The game’s protagonist, Horatio, is a Humanist, which is to say, a robot who worships humanity. His Gospel describes Man as the perfect image from which robots were made: “a machine of unbreakable form, endless memory, and absolute logic.”  The dramatic irony, of course, is that humans are none of those things: not perfect machines, but fragile, forgetful, fallible animals. Horatio, in his worship, both over- and undervalues humanity. By erasing our flaws, he transforms the wonder of human achievement into something trivial. For a perfect machine to build the things we have built—or that the humans in Primordia’s world have built—is nothing remarkable. For women and men to have done so is extraordinary. Humanism grants Man “false glories” without understanding his “dream and worth.”

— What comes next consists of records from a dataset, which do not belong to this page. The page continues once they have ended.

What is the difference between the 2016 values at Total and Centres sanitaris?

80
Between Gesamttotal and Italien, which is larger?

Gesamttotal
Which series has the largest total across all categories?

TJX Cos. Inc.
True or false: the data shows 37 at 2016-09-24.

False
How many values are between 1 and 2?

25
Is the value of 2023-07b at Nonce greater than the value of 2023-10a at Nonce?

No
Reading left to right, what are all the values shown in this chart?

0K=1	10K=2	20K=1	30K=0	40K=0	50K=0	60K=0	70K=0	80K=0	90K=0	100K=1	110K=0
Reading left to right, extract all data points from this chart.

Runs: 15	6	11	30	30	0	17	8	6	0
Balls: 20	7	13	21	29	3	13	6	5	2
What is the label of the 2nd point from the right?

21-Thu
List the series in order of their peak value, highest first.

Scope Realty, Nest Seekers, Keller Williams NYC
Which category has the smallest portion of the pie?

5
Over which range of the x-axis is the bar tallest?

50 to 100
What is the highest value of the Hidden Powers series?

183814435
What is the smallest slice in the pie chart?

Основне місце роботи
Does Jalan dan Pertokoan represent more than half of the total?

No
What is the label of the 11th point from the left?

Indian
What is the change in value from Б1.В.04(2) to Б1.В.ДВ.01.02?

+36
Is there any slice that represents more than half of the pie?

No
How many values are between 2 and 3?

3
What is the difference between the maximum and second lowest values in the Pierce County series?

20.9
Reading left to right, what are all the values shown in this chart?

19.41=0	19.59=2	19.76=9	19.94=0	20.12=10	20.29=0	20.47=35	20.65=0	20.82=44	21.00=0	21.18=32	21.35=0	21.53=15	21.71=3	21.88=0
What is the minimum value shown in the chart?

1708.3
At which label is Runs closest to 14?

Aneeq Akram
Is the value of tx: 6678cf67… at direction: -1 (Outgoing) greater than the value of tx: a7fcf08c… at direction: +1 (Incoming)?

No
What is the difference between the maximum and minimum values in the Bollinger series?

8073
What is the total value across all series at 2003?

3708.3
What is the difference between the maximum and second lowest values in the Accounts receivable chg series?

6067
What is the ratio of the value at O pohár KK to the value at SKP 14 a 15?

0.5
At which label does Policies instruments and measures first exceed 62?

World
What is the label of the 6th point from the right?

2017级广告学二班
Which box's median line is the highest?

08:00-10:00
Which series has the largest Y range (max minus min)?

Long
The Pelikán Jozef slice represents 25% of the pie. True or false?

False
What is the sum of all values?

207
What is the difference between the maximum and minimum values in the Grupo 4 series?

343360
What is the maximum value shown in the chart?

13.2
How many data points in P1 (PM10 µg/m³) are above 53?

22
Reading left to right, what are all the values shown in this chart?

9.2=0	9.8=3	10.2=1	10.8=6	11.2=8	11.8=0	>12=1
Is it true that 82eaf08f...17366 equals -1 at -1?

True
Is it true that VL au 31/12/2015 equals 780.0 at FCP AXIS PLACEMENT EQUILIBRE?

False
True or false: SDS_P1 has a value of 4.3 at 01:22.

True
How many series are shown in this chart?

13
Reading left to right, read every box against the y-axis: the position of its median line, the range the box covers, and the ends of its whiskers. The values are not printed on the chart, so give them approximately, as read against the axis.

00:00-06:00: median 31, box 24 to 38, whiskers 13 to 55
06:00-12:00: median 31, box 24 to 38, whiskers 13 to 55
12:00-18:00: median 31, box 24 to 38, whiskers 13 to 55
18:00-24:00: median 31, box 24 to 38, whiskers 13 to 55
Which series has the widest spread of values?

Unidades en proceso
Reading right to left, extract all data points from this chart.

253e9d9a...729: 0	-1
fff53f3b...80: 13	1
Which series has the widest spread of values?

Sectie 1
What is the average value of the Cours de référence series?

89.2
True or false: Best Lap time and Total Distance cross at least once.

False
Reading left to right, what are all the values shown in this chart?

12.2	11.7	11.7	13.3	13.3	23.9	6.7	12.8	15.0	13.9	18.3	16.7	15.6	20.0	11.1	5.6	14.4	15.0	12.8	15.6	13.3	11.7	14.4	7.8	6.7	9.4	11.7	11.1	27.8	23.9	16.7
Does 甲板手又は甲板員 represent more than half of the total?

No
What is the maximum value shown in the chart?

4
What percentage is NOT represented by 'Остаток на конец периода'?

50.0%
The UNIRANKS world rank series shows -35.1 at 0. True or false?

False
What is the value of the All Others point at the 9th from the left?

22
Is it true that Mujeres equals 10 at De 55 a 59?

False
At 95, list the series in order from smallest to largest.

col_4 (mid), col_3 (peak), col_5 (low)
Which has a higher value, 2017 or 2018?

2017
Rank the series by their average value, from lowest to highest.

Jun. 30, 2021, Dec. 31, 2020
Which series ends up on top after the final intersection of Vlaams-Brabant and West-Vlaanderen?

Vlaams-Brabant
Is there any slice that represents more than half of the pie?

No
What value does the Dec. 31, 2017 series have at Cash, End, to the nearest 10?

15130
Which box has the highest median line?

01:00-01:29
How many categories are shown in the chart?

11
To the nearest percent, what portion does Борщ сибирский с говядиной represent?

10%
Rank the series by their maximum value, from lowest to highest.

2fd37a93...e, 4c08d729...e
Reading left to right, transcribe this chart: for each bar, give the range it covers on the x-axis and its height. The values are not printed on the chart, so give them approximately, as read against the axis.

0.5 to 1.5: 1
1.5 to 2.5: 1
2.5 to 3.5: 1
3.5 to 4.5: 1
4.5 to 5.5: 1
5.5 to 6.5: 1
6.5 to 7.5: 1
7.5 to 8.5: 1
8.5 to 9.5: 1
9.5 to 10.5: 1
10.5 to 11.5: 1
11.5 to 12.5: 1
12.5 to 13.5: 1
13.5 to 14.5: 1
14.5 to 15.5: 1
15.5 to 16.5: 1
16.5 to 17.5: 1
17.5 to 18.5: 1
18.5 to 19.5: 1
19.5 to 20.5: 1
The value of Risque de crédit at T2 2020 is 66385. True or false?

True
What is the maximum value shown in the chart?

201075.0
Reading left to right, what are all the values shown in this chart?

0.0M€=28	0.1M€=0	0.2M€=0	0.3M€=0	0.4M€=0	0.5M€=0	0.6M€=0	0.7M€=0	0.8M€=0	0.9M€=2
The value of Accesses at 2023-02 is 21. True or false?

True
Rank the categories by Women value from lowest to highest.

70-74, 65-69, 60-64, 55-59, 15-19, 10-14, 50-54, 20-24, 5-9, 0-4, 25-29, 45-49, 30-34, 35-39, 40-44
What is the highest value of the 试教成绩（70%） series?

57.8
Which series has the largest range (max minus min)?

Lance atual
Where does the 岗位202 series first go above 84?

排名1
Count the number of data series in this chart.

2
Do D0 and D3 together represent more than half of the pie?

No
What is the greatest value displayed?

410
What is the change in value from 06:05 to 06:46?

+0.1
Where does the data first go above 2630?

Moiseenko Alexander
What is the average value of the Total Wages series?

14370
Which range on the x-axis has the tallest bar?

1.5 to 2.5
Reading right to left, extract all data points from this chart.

What I wanted to do with Primordia, aside from capturing the melancholy and hope of “The Inheritors”—melancholy for humanity; an immigrant’s hope that our inheritors can surpass us—was to tell a story about the relationship between robots and humans that wasn’t about some titanic struggle (Terminator, Matrix, Battlestar Galactica, etc.) or about the “robots among us” (I, Robot; AI, Bicentennial Man, etc.). I wanted to tell a story about the relationship between creators and created, about the departed and the inheritors. I wanted to use robots to tell a story about humans, but I didn’t want the humans around because I didn’t want us to tribally root for humans or self-loathingly root for robots. Instead, trusting the maxim that one creates in his own image, I wanted the robots’ own qualities to tell about humanity.

So, on one level, Primordia is the story of two robots, Horatio and Crispin, who—having been robbed of the power source they rely upon—begin a desperate journey to recover it or find a replacement. On that level, it’s a story about obstacles overcome, about friendship and sacrifice, and so on. It’s a mystery story and a thriller with maybe a dash of horror.  On another level, though, Primordia is a story about various robots who—faced with a world not quite fitted to their existence—create their own, fantastical visions of that world. Some believe in the divine; some believe in justice; some believe in progress; some believe in the past; some simply go mad.  It is a story that holds up a mirror, or tries to hold up a mirror, to the way we reconcile ourselves to the imperfection of our world.

The way I reconcile myself to it—the way Aunt Virginia gave me—is by telling stories, and I think that Primordia is the best I’ve told. I’m sorry I can’t share it with her, but I’m glad I can share it with you.


Primordia at Wadjeteye Games. Link includes a trailer, a demo and purchase options (including a code for Steam).


11 Comments on “The Big Idea: Mark Yohalem”

  1. I’ve been looking forward to this since I first read about it a few weeks ago. I look forward to playing through your story. :)

  2. Linux version? *puppy dog eyes* This game looks so cool, but I went to download the demo and it was a windows exe file.

  3. Both poem and piece resonate with me, and that’s a fair rarity.

    I didn’t even know a psychiatrist could have their own family member committed, though this sounds like it was back in psychiatry’s ethically bankrupt dark ages (not that the profession is a paragon of justice even today).

    @ Ž
    This will let you run most Windows apps in Linux (the only exceptions being those few that load themselves before the operating systems, such as some hardware managers and disk imagers).

  4. Primordia is very much worth the playing. It is a compelling take on post-humanism and both a tribute and a cautionary tale to man’s potential. I can not recommend it enough!

  5. You are a hero, sir. The story abount your aunt and the story told in the game itself are wonderful.
    Thank you, we need more writers like you in games business.